> _PROVIDED RECORDS_
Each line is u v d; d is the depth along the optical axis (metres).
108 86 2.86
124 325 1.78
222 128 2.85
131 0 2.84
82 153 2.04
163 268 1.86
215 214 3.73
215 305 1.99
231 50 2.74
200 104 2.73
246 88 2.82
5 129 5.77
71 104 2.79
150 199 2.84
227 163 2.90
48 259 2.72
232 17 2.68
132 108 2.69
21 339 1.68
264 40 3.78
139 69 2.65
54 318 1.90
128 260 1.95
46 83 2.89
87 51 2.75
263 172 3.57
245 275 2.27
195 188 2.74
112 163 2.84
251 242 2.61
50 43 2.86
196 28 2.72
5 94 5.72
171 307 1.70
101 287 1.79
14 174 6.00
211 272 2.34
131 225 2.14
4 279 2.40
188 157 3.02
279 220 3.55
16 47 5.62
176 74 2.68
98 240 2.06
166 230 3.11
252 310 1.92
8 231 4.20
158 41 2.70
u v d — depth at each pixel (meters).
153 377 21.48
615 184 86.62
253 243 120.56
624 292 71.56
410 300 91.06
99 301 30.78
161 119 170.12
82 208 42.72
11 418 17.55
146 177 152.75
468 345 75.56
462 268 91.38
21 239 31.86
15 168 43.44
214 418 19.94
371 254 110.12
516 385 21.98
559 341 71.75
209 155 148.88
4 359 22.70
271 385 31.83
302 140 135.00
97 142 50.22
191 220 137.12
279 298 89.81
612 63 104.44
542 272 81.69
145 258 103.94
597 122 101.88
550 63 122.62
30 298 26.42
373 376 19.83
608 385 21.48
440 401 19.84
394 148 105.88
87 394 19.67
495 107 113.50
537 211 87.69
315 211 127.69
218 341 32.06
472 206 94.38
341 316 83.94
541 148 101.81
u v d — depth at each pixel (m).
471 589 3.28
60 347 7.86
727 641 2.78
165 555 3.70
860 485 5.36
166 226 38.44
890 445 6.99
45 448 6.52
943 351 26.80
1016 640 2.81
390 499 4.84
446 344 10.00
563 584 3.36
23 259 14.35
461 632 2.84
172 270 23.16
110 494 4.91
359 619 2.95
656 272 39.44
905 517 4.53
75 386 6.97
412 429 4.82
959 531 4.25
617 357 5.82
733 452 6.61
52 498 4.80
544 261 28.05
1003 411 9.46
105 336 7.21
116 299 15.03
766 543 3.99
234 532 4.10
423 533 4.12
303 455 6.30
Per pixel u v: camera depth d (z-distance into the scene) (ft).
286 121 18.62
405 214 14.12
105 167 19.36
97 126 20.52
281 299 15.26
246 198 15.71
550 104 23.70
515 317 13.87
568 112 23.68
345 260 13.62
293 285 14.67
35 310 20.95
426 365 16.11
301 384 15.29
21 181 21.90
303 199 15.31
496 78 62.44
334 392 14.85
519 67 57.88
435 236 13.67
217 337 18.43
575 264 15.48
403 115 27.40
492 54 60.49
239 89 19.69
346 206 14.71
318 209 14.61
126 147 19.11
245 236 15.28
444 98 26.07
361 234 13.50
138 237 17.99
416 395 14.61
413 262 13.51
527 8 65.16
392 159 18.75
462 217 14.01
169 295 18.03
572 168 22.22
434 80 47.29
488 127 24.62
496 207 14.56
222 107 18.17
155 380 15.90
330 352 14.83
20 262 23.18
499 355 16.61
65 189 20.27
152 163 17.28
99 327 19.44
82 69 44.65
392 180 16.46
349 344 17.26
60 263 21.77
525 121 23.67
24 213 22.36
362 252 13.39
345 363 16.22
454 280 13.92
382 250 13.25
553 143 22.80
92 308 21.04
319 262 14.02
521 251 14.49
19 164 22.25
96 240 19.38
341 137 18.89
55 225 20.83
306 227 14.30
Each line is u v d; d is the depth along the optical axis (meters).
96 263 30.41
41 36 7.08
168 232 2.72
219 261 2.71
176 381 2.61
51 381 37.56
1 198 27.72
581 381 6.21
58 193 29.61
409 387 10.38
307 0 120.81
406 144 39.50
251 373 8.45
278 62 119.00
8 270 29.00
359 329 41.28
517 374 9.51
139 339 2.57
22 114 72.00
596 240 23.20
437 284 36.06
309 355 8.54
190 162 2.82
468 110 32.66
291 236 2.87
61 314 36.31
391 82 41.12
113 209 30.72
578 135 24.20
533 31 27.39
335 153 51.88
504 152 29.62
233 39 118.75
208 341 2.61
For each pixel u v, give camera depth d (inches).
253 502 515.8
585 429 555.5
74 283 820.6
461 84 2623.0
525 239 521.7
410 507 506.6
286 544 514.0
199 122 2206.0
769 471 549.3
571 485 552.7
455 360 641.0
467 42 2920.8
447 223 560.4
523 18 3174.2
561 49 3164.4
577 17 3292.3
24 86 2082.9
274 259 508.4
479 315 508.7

> _WORK ORDER_
All lines above that include the word "meters" should be located and copied.

> _PROBLEM SOLUTION_
u v d — depth at each pixel (meters).
Each line is u v d; d is the depth along the optical axis (meters).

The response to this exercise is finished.